Complex emulsions are attractive for applications like cosmetics, drug delivery, and sensing. Now, David A. Weitz and colleagues at Harvard University have a new way to manipulate these systems: They tuned the structure of double emulsion droplets—droplets inside droplets—through solvent evaporation (ACS Appl. Mater. Interfaces 2018, DOI: 10.1021/acsami.8b13216).
Weitz’s team encased drops of a polyvinyl alcohol (PVA) aqueous solution in a mixture of two polymers dissolved in dichloromethane solvent, then bathed the double-layer droplets in PVA solution identical to their inner fluid. Gradually, solvent in the polymer layer diffuses into the bath and evaporates, and the polymer duo thins and solidifies into a tough shell. If a concentration gradient of solvent exists in the bath, this behavior happens asymmetrically. That causes the inner fluid to flow within the polymer shell, deforming the droplet.
By tailoring both the osmotic pressure and solvent concentration gradient in the bath, researchers can control the shape changes of the complex droplets, which did not rupture in any of the reported experiments. And the method would enable researchers to create a robust shell from the more diluted, low-viscosity fluids typically used to make such emulsions, Weitz says.

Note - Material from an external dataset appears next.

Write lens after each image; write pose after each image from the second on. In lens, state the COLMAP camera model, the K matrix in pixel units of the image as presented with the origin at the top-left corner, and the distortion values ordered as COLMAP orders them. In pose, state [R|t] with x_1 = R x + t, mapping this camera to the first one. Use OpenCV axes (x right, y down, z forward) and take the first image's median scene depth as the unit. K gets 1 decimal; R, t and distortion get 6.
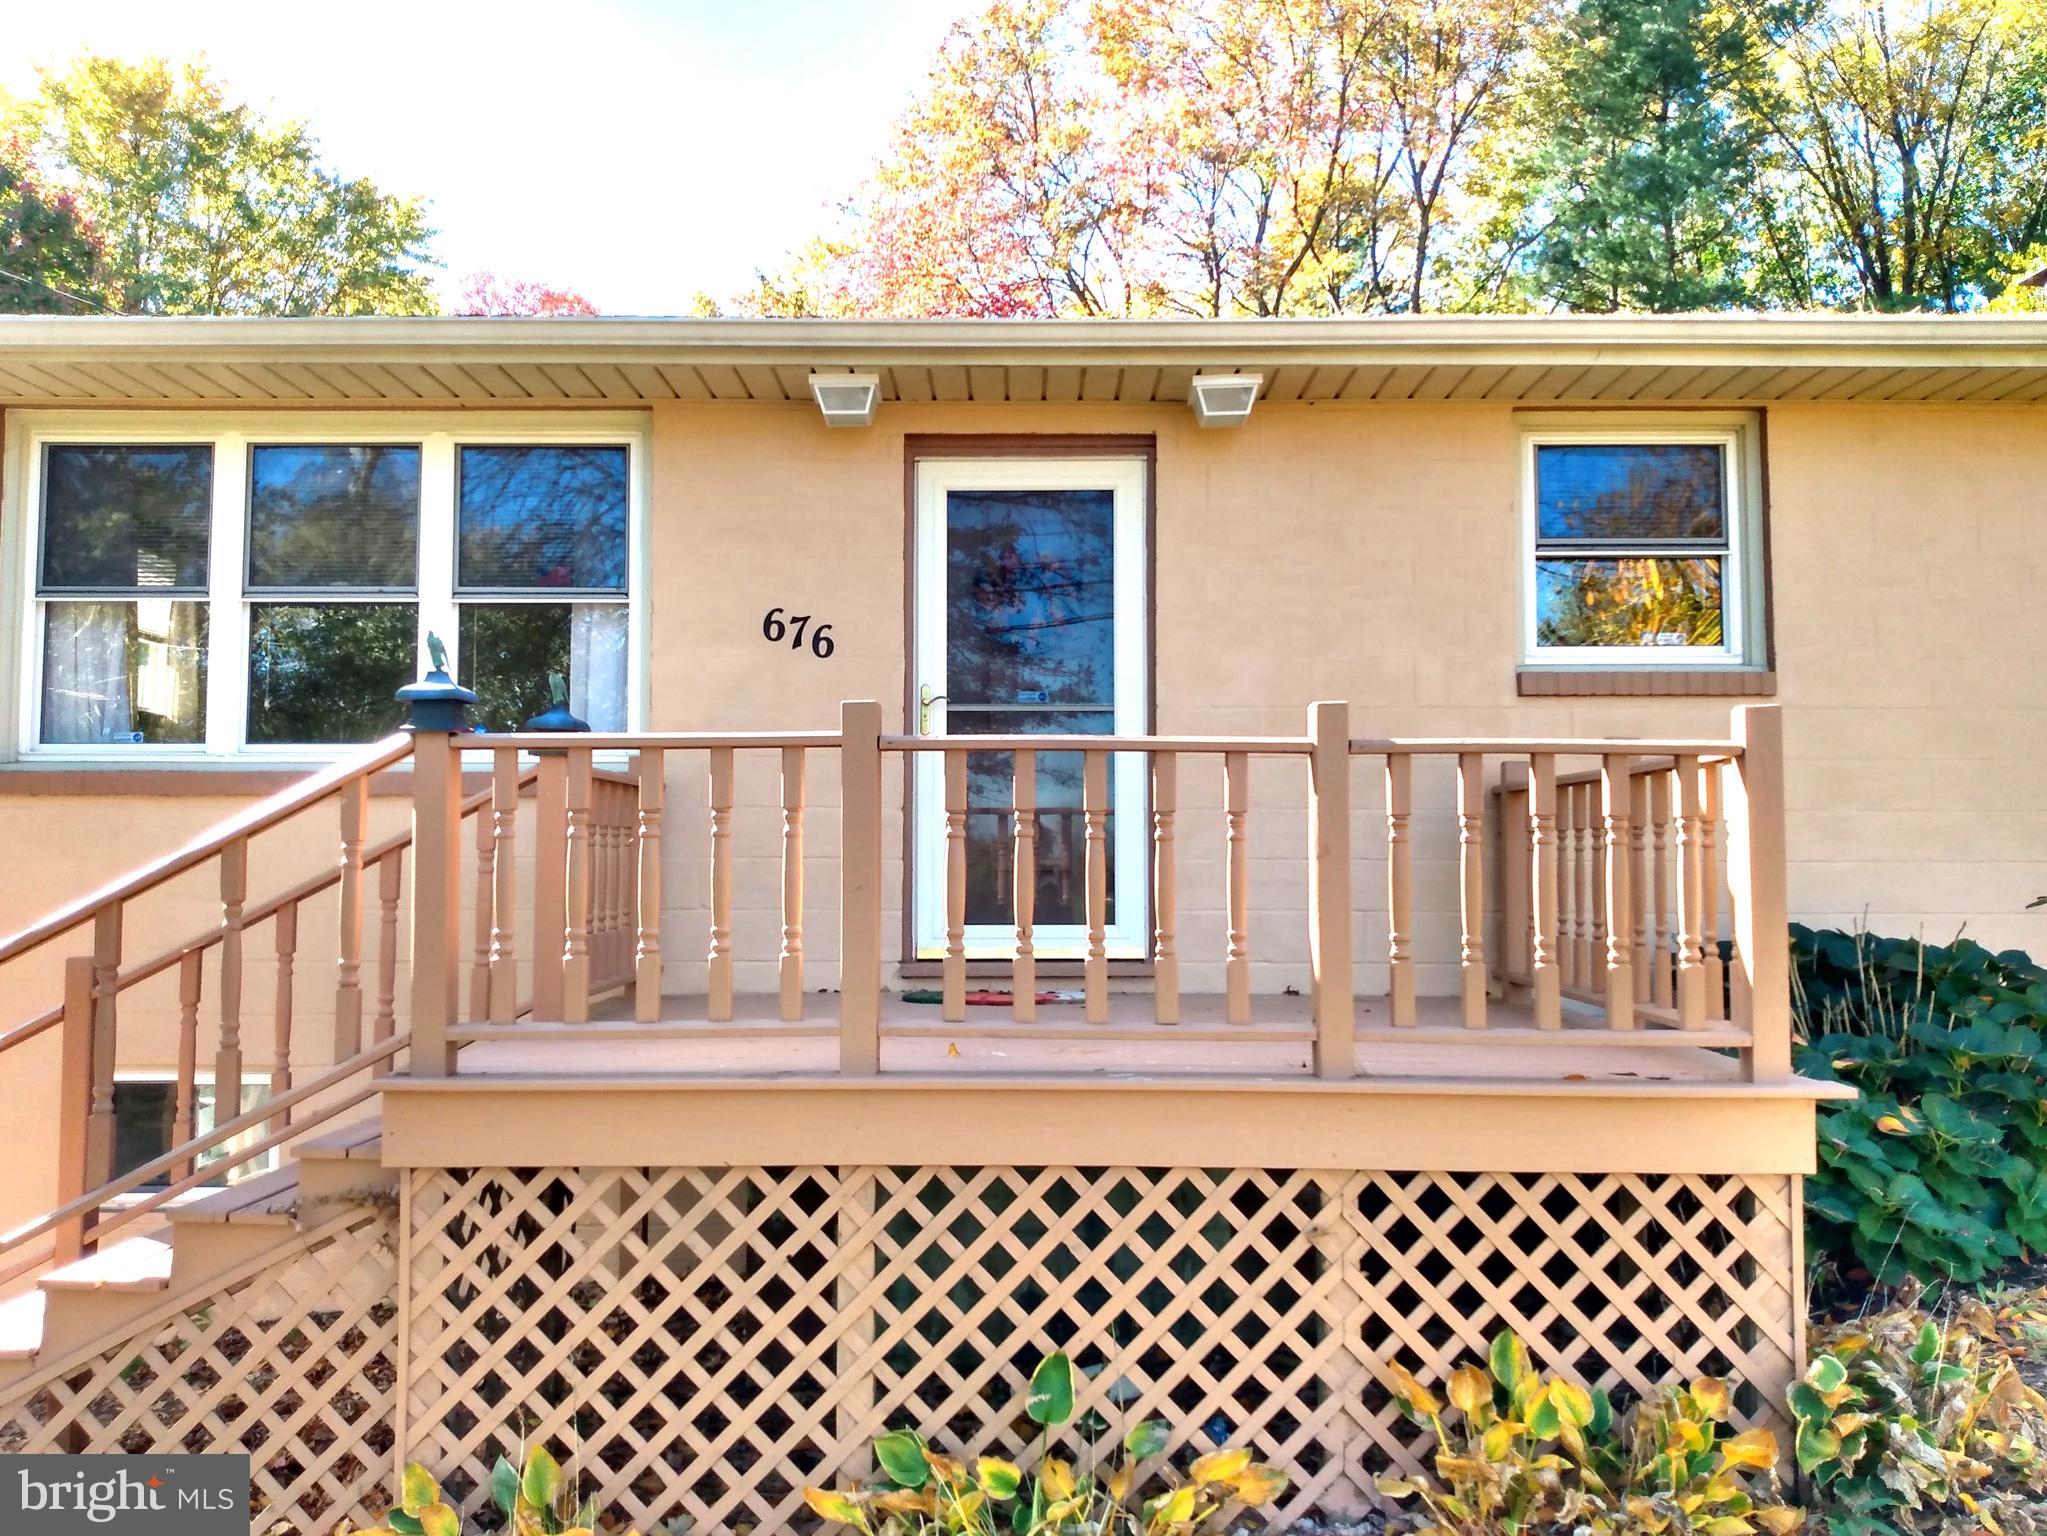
lens RADIAL K [[1270.5, 0, 1023.5], [0, 1270.5, 768.0], [0, 0, 1]] dist [-0.004163, -0.001657]
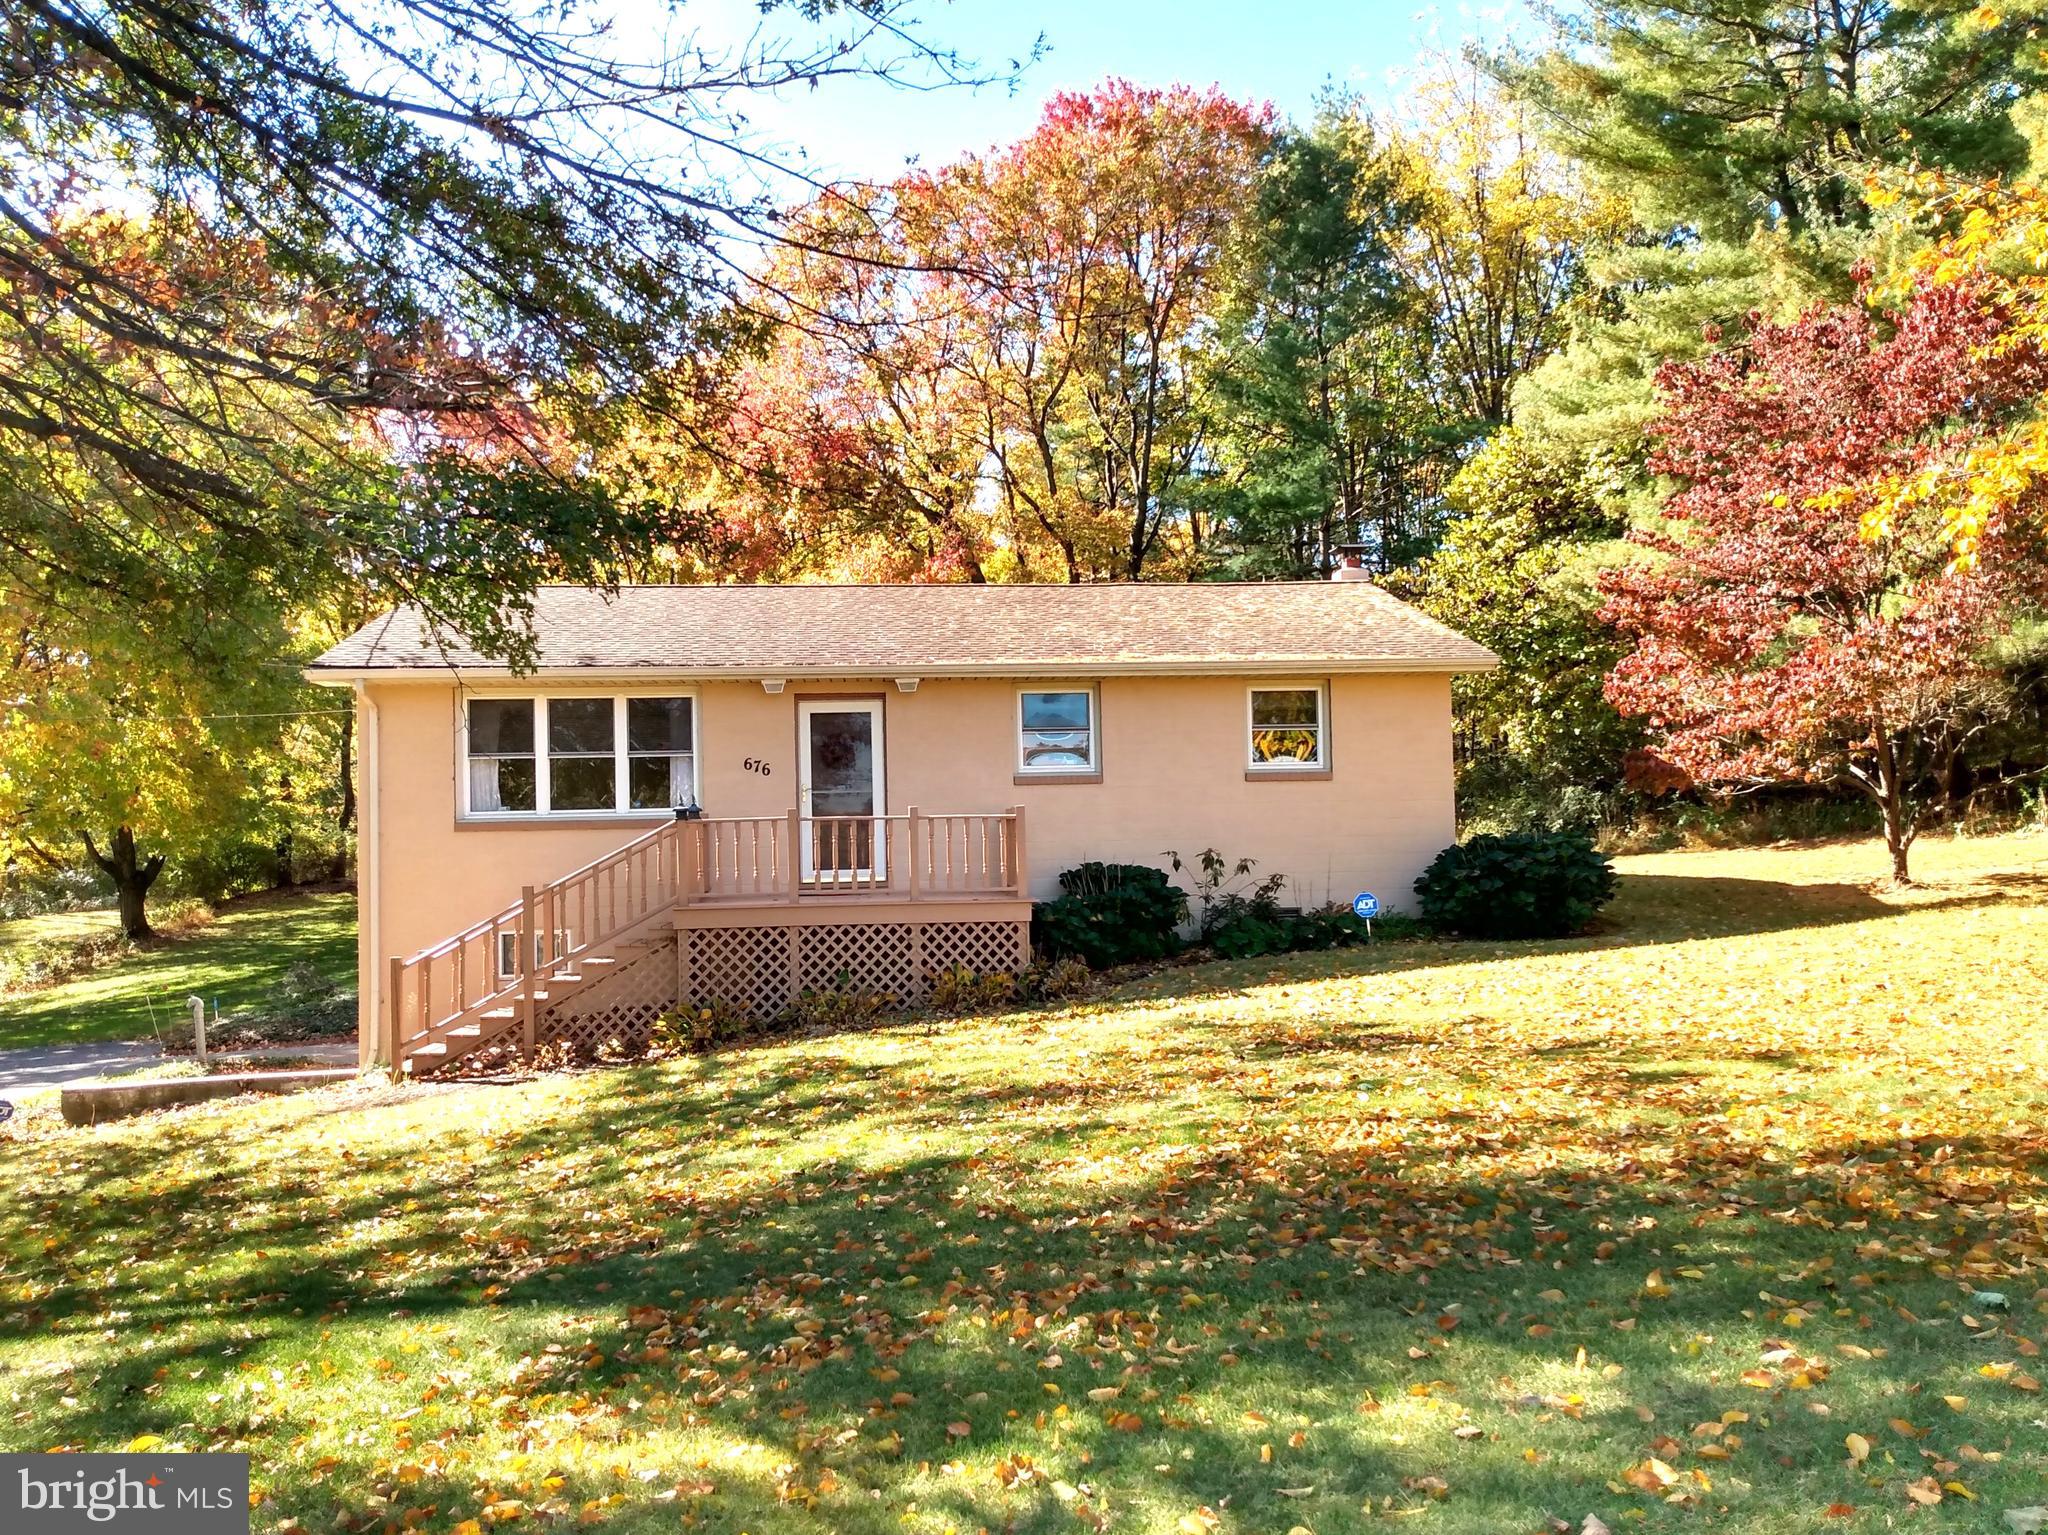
lens RADIAL K [[1271.1, 0, 1024.0], [0, 1271.1, 767.5], [0, 0, 1]] dist [-0.004163, -0.001657]
pose [[0.992149, -0.014074, 0.124267, 0.096145], [0.011195, 0.999653, 0.023832, -0.272666], [-0.124559, -0.022253, 0.991963, -3.046041]]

Understanding how researchers can make systems that reshape themselves in response to chemical gradients is important to the development of future active and adaptive materials, says Lauren D. Zarzar of The Pennsylvania State University, who studies reconfigurable emulsions and was not involved with the research.
“The ability to dynamically alter the shape of droplets could be useful for applications such as tunable optics, where the curvature of a droplet influences its lens characteristics, or for sensing, where droplet shape could be a reporter of analyte gradients in solution,” she says.
Weitz says his team is working to find more ways to apply the group’s technology to drug delivery, among other applications.